● **Source passage**:
· · · · ·

Baltimore, MD (April 26, 2011) - Under Armour, Inc. (NYSE: UA) today announced financial results for the first quarter ended March 31, 2011. Net revenues increased 36% in the first quarter of 2011 to $312.7 million compared with net revenues of $229.4 million in the first quarter of 2010. Net income increased to $12.1 million in the first quarter of 2011 compared with $7.2 million in the prior year's period. Diluted earnings per share for the first quarter of 2011 were $0.23 on weighted average common shares outstanding of 52.4 million compared with $0.14 per share on weighted average common shares outstanding of 50.9 million in the first quarter of the prior year.
First quarter apparel net revenues increased 34% to $230.5 million compared with $172.6 million in the same period of the prior year, driven by strength across each of the Men's, Women's, and Youth apparel businesses and the Company's initial launch of Charged Cotton apparel. Direct-to-Consumer net revenues, which represented 20% of total net revenues for the first quarter, grew 53% year-over-year. First quarter footwear net revenues increased 20% to $51.4 million from $43.0 million in the prior year's period. First quarter accessories net revenues increased 213% to $23.5 million from $7.5 million in the prior year's period, primarily driven by the transition of our previously licensed hats and bags business in-house commencing January 2011.

· · · · ·

● **Written exercise A**:
List each category of net revenues, other than total net revenues, that the earnings release reports growth for, along with its percentage increase.
The earnings release and the dataset rows are unrelated to each other.

[Dataset rows]

· · · · ·

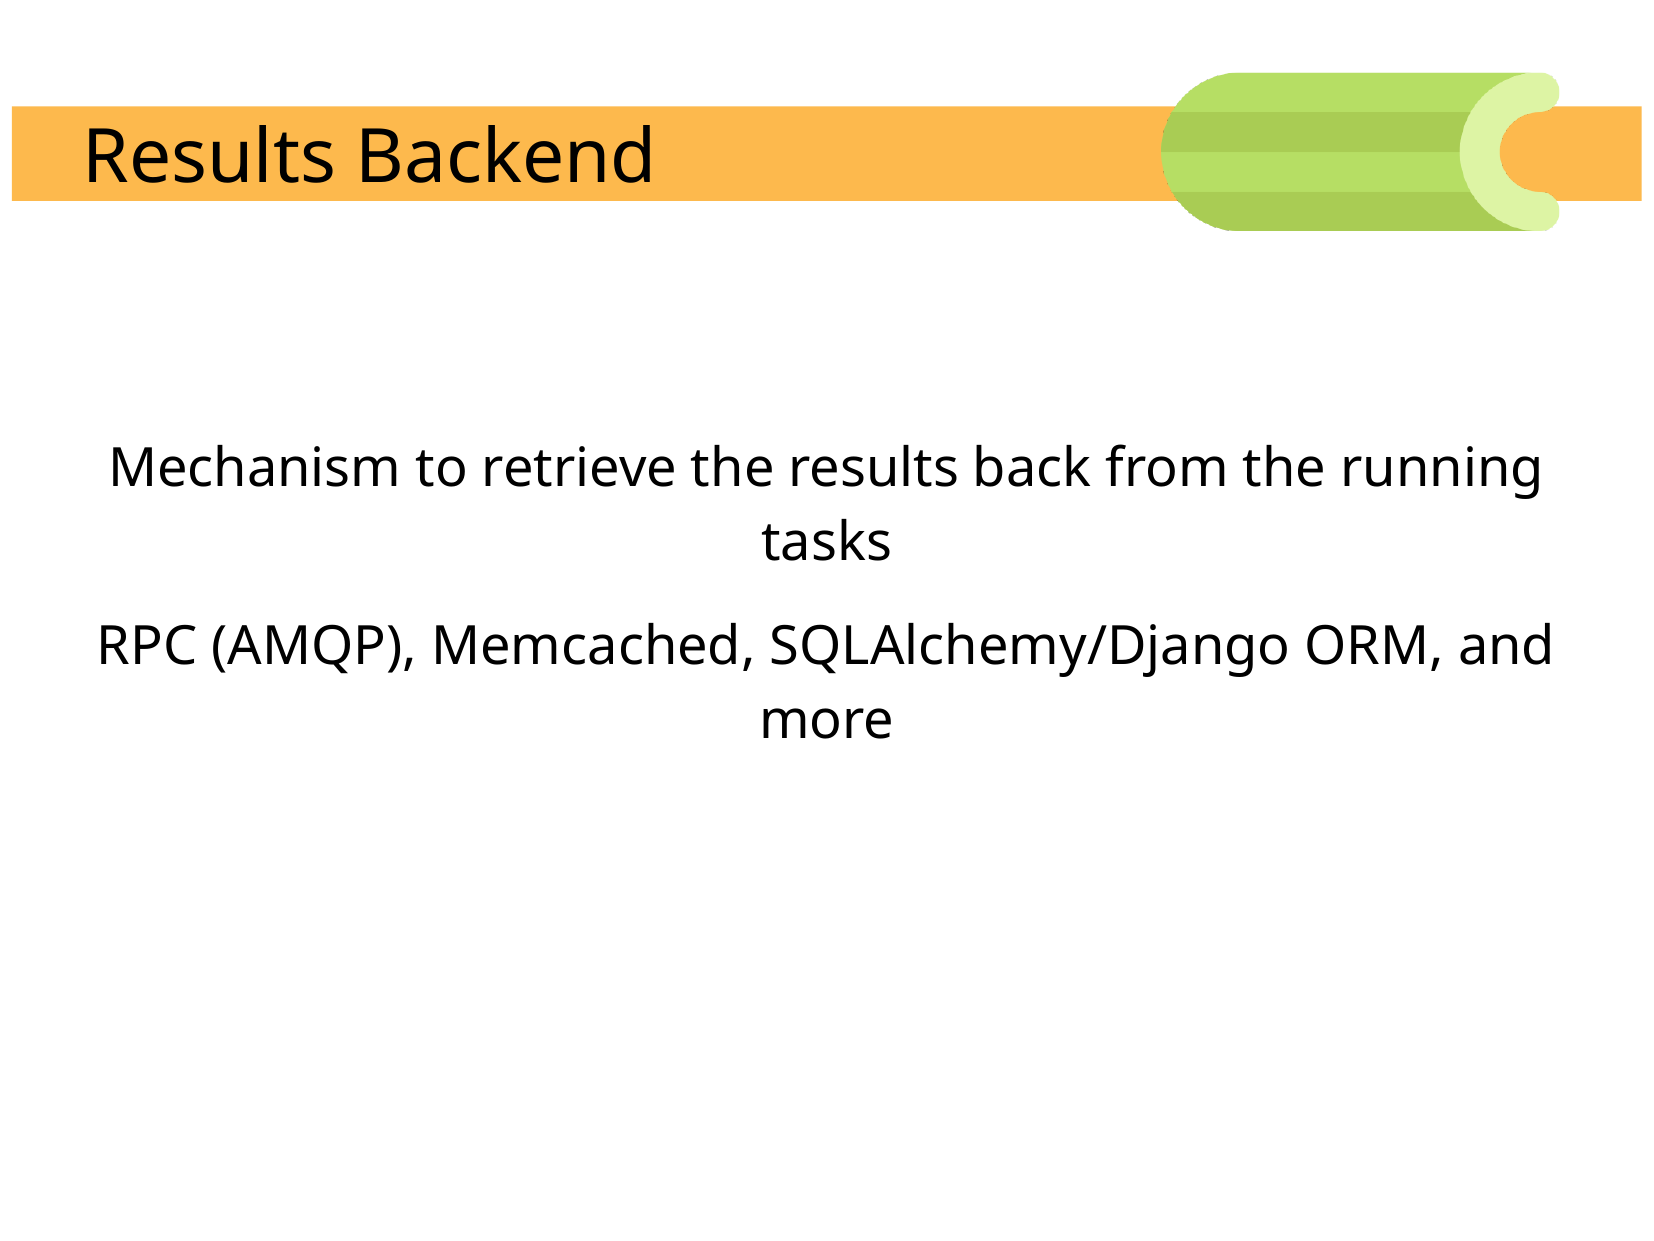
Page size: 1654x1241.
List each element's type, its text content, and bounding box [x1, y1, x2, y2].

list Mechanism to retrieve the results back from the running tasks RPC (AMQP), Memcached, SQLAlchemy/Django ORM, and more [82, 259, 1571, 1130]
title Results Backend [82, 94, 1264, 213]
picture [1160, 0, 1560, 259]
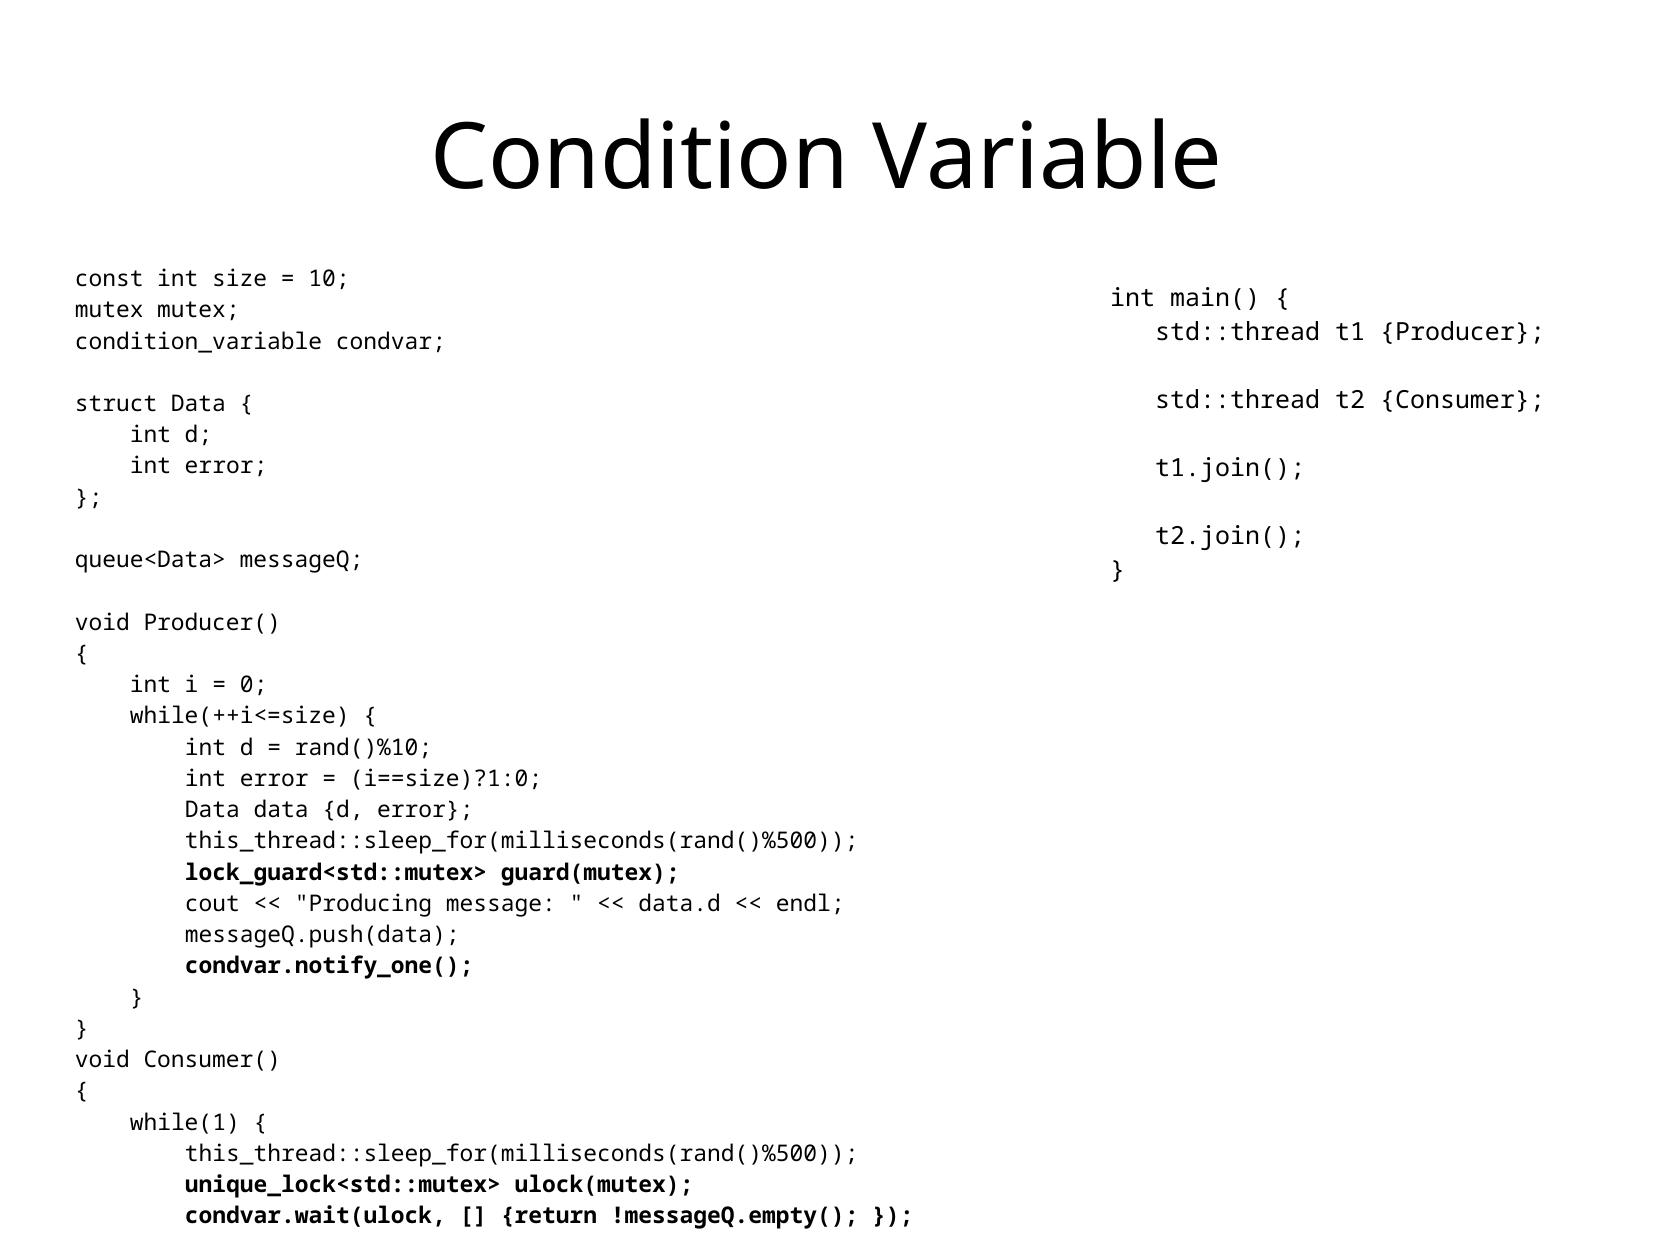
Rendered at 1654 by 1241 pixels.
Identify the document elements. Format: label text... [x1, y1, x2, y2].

· · · · ·

● **Written exercise B**:
Please quote the dataset rows above word for word, from first to last, omitting the pictures.

● **Task result A**:
- Apparel: 34%
- Direct-to-Consumer: 53%
- Footwear: 20%
- Accessories: 213%

● **Task result B**:
Page size: 1654x1241.
List each element's type, its text content, and bounding box [x1, y1, x2, y2].

list Mechanism to retrieve the results back from the running tasks RPC (AMQP), Memcached, SQLAlchemy/Django ORM, and more [82, 259, 1571, 1130]
title Results Backend [82, 94, 1264, 213]
picture [1160, 0, 1560, 259]
Rendered at 1654 by 1241 pixels.
Identify the document elements. Format: label text... [x1, y1, x2, y2].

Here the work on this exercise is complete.